Il y a forcément une dimension politique aussi, certains films peuvent nous bouleverser par le message, on se demande si ce message peut apporter quelque chose au monde et, dans ce cas, on met de côté ce qu’on a pu ressentir pour le mettre en valeur. 

Qu’apprenez-vous des discussions au sein de ce Jury ? 

J’apprends que c’est difficile car, quand on aime un film et que cela touche quelque chose en nous, cela rend malheureux d'entendre quelqu’un penser le contraire. C’est difficile de ne pas se sentir impressionnée face à ces grands cinéphiles, de toujours trouver les bons mots pour exprimer ce qu’on a ressenti… On se met vite la pression, même si on s’entend tous très bien. 

Votre combat en faveur de l’environnement est une priorité : concrètement quel est l’impact d’un documentaire comme Demain (2015) ? 

On l’a vu tout de suite avec Cyril Dion parce que c’est un film que l’on a beaucoup tourné en France, avec des rencontres publiques. On était très heureux de constater l’envie des gens de se retrouver de manière locale, de s’entraider, et de faire ça plutôt dans la joie, car le docu était assez positif. Finalement, on nous posait très peu de questions après le film. Les gens prenaient la parole en disant « Merci pour le film c’est super et sinon… ». C’était tout de suite un message lancé à la salle du type « J’habite dans telle rue, j’ai un jardin partagé : qui veut participer ? » 

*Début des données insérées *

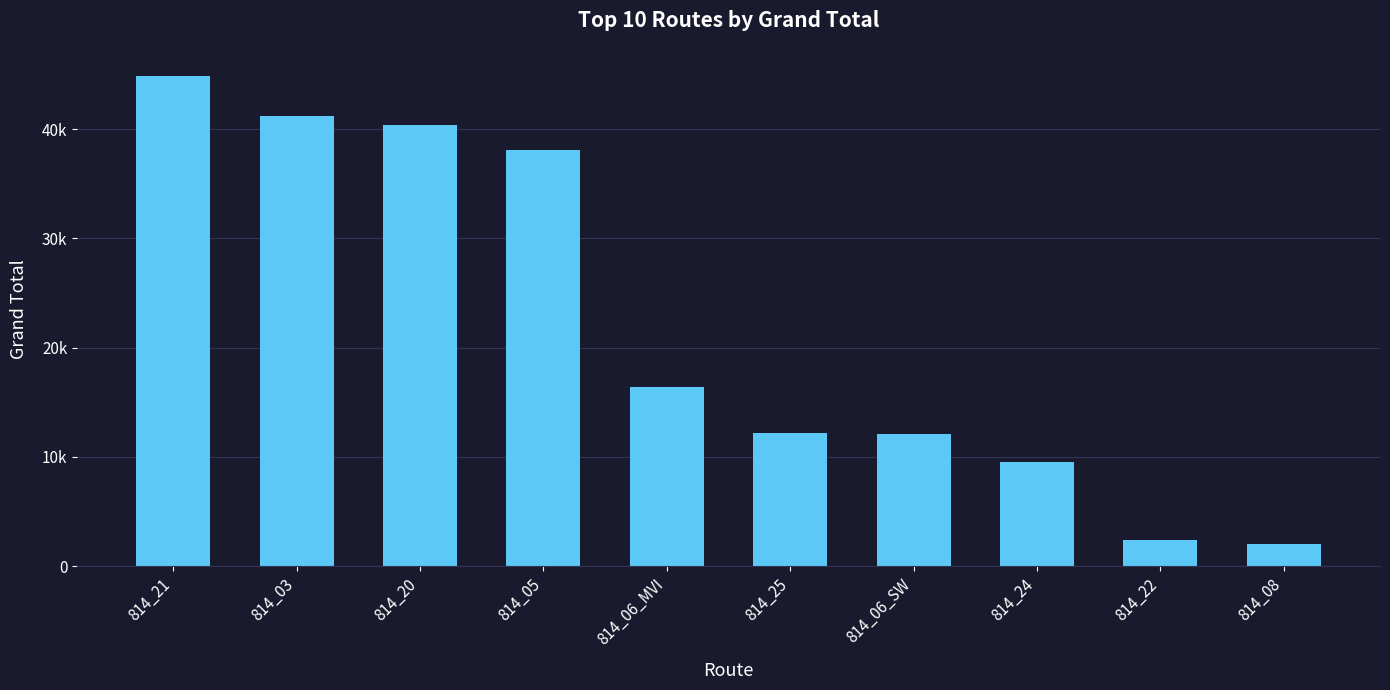

Reading right to left, list all the values displayed in this chart.

814_08=2053	814_22=2399	814_24=9492	814_06_SW=12135	814_25=12197	814_06_MVI=16422	814_05=38118	814_20=40356	814_03=41220	814_21=44827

Quel personnage n’avez-vous jamais joué ? 

Je n’ai jamais joué de femme politique, de femme qui se serait battue pour changer les choses. Ces grandes scènes de discours : ça doit être impressionnant et très agréable à jouer. 

Vous avez déjà une impressionnante carrière : avec quel réalisateur rêveriez-vous de jouer ? 

Des femmes. J’ai peu tourné avec les femmes. Je n’ai jamais tourné avec Céline Sciamma, Rebecca Zlotowski, Justine Triet, Emmanuelle Bercot… Je trouve qu’il y a un cinéma féminin très fort en France, un cinéma qui me touche et qui existe depuis longtemps, pas un cinéma qui vient d’arriver parce qu’il y a un débat dans le monde. Il était déjà là, avec un fort niveau d’exigence. Ce sont des femmes qui écrivent de belles histoires et qui filment bien les gens, pas que les femmes d’ailleurs. 

Quel est votre prochain projet ? 

Je ne sais pas encore exactement quel vecteur je vais utiliser, si ce sera un long métrage en deux parties ou une mini-série mais ce sera l’histoire de la pionnière féministe de la chirurgie esthétique, Suzanne Noël, et c’est moi qui vais endosser le rôle. Elle réparait les gueules cassées pendant la Première Guerre mondiale, a transformé des visages de juif traqués par la Gestapo pendant la Seconde Guerre mondiale, et elle avait trouvé la méthode pour effacer les tatouages des victimes de camps de concentration. Elle avait créé un vrai club féministe en allant chercher des femmes puissantes partout dans le monde. Elle a voulu donner la parole à toutes les femmes car elle se rendait compte que les hommes de ce monde se retrouvaient entre eux pour prendre les décisions. C’est une des premières à avoir refusé de payer des impôts. Elle disait qu’elle ne les paierait pas vu que l’Etat ne la reconnaissait pas pour ce qu’elle faisait. Elle a changé la vie de beaucoup de gens.